Text |
Popular Mac image editor Pixelmator went mobile on Thursday with an eponymous iPad release that combines two hallmark features users of the desktop version have come to love: a deep powerful toolset in an easy to use interface.




Pixelmator for iPad was first announced by co-creator Aidas Dailide during an onstage demo at Apple's iPad Air 2 unveiling last week. AppleInsider was able to go hands-on with the software ahead of release.

The app itself features a very stripped down user interface, affording users full screen real estate to view and manipulate photos, text, graphics and more. In fact, most of the tools are hidden behind menus accessed via a set of icons in the top right corner of the workspace, while contextual controls, including a handy undo button, appear on the left.

Like the demo, everything is super smooth, even on a first-generation iPad Air. The app does a great job in handling large image files, making zooming, scrolling and rotating with multitouch gestures a fluid experience.




While not the most exhaustive on the market, Pixelmator contains powerful retouching, effects, color adjustment, painting and other creative tools. Coupled with the iPad's pixel-dense screen, the app makes for one of the most advanced image manipulation titles on the App Store, OS X included.

Many users will be excited to see retouching tools that sport presets for color, brightness, saturation and smudging, among others. The Repair tool is especially useful for brushing out fairly substantial blemishes. With a powerful pattern matching algorithm, users can even remove larger objects so long as the background isn't too complex.


Example of Pixelmator's Repair tool.

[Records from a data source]
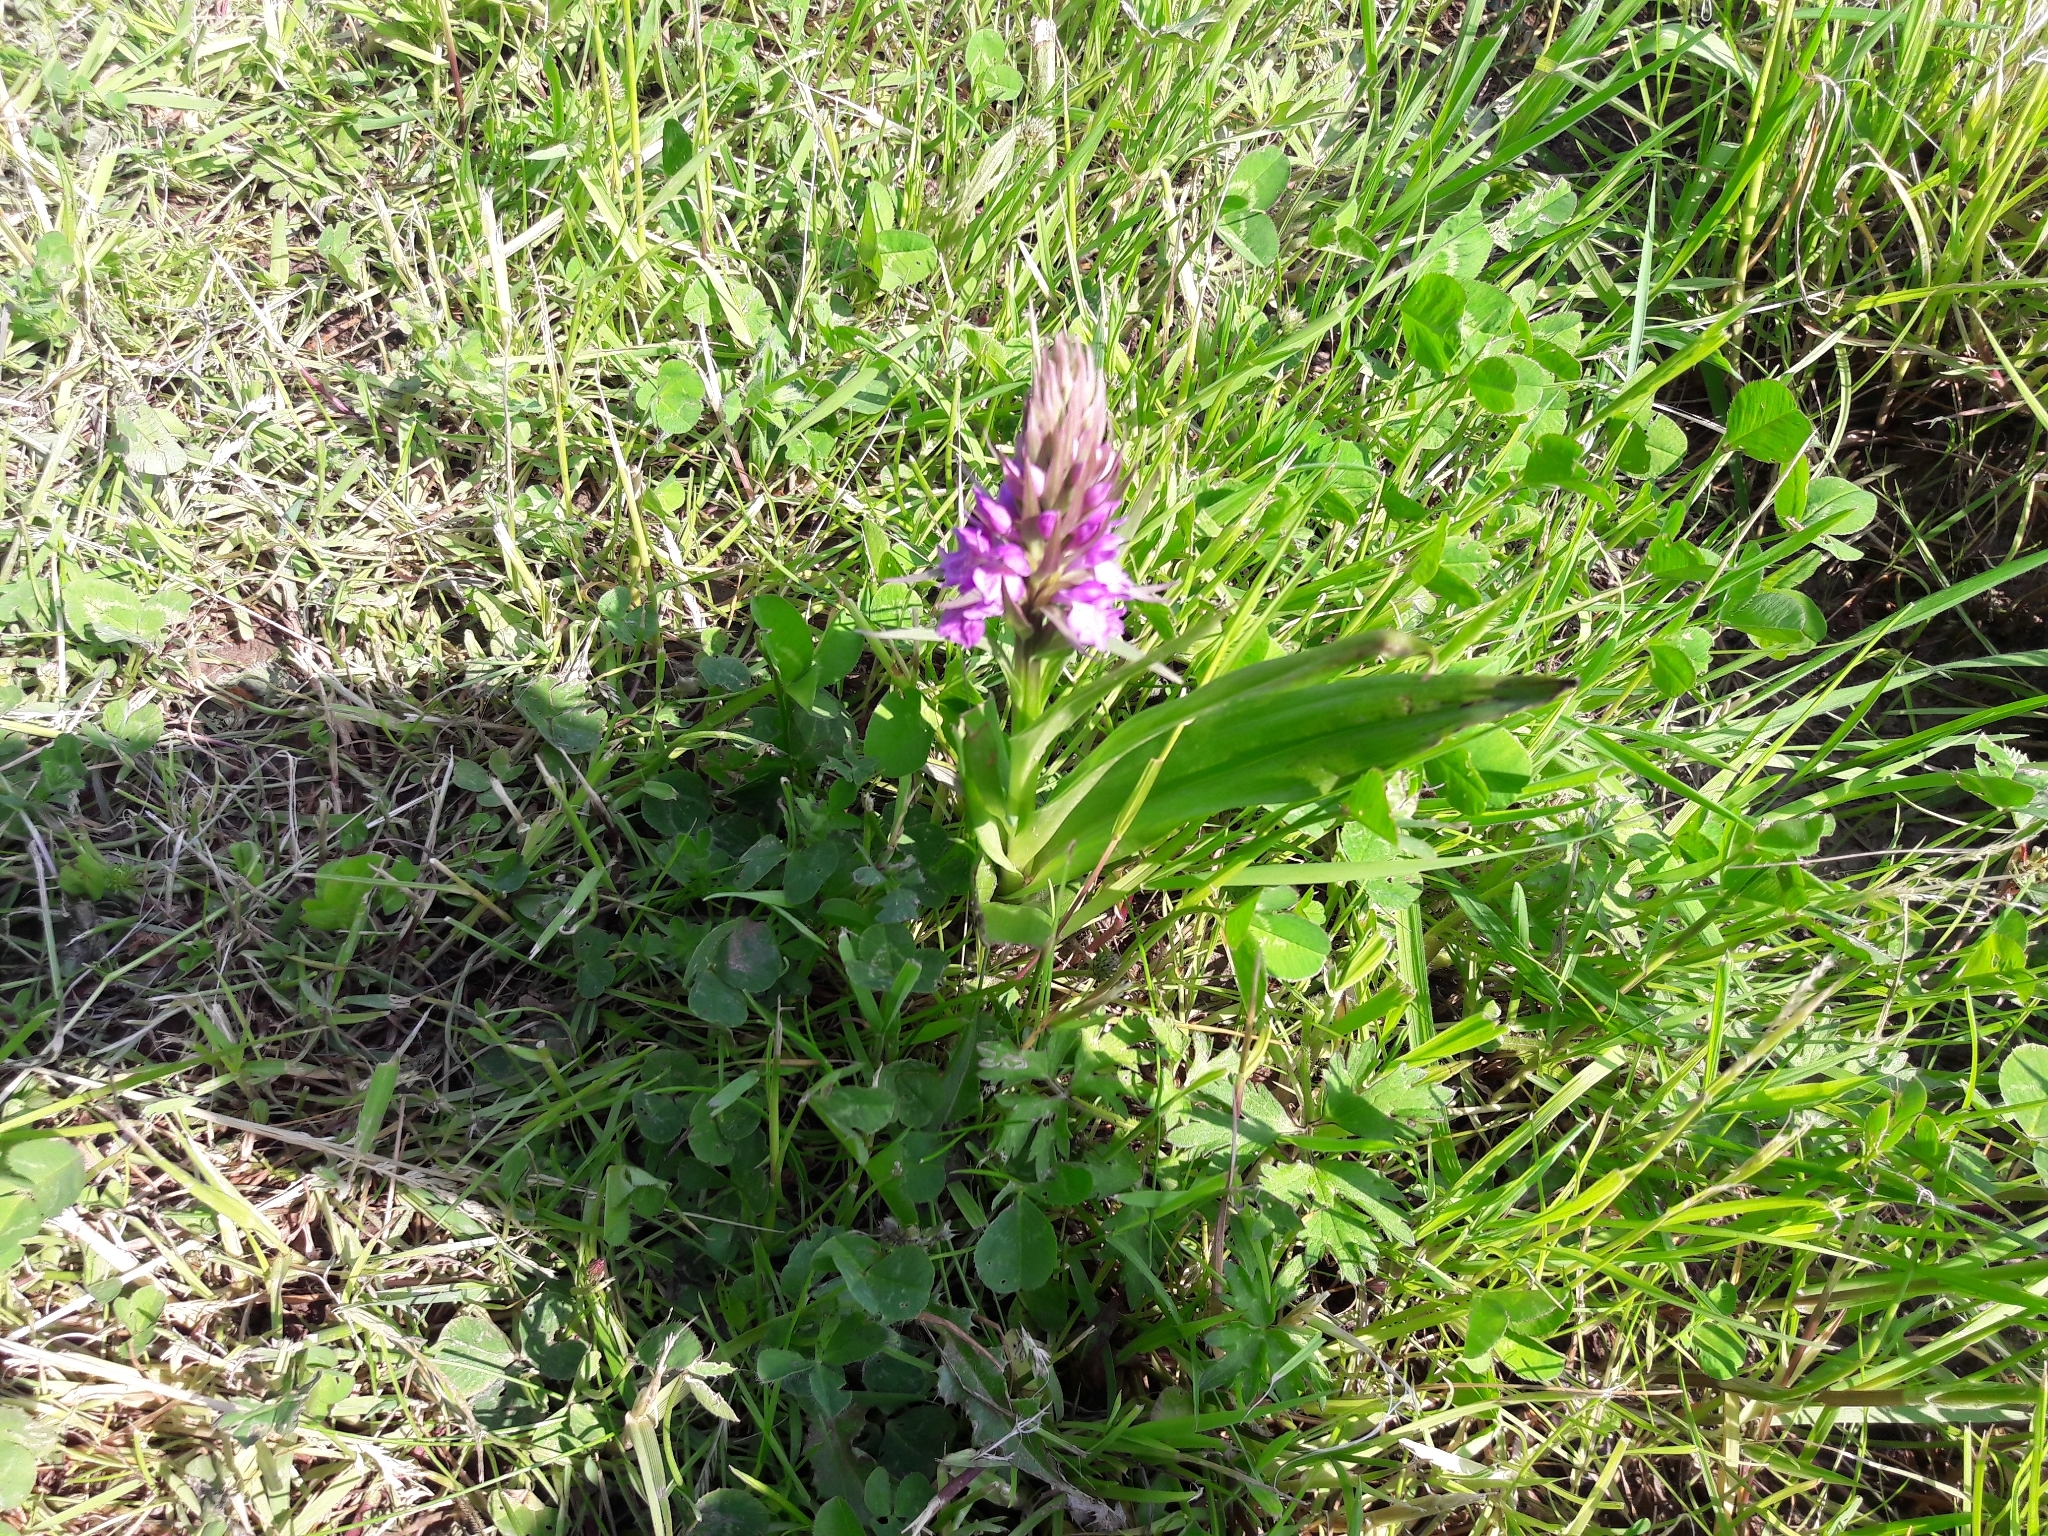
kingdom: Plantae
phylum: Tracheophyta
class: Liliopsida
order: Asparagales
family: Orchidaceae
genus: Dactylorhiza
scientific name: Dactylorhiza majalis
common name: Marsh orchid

Jobs |
1) According to the Pixelmator passage, who first announced Pixelmator for iPad, and at what event?
2) Continue the Pixelmator passage from the point where it stops.
The listing is not needed for the work that comes next.

Responses to the exercise |
1) Co-creator Aidas Dailide announced it during an onstage demo at Apple's iPad Air 2 unveiling.

2)
In addition, a number of special effects can be used to further manipulate layers. Whole-image tweaks include sharpness, vignetting, pinch, bokeh, noise, hue and saturation, "light leak," miniaturize (creates a simulated tilt-shift effect through selective blur) and kaleidoscope. Area-specific adjustments include blur, bump effects and more.

Nested within most effects are preset styles, for example the "Vintage" effect comes in Bauhaus, Art Deco, Romantic, Retro, Hippie, Punk, and Urban. In some cases, a virtual wheel is provided to increase and decrease the strength of a chosen effect, while other instances call for a slider. In both instances, previews are calculated live.

Advanced users also get a few great tools in histogram-based color adjustments across the usual metrics. Curves, levels, brightness and contrast, color balance and white balance can all be controlled with accompanying live preview. Due to the processing power required, these features are usually reserved for desktop applications, but Pixelmator is exceedingly fast and stable while performing the above mentioned functions.




Being a non-destructive image editor, Pixelmator uses layers to stack and blend photos, text and image effects, but falls short of supporting adjustment layers. This is not a huge issue since the selection and spot effect tools are granular enough to yield acceptable results. On the selection side, the app offers free, shape-based, "magic wand" and paint-on tools with fine adjustments available for feathering edges and blending.

Finally, Pixelmator includes a variety of sharing options and support for iCloud syncing. Support for new iOS 8 features is also built in, including Handoff to Pixelmator for Mac.

Pixelmator for iPad is available for $4.99 from the iOS App Store.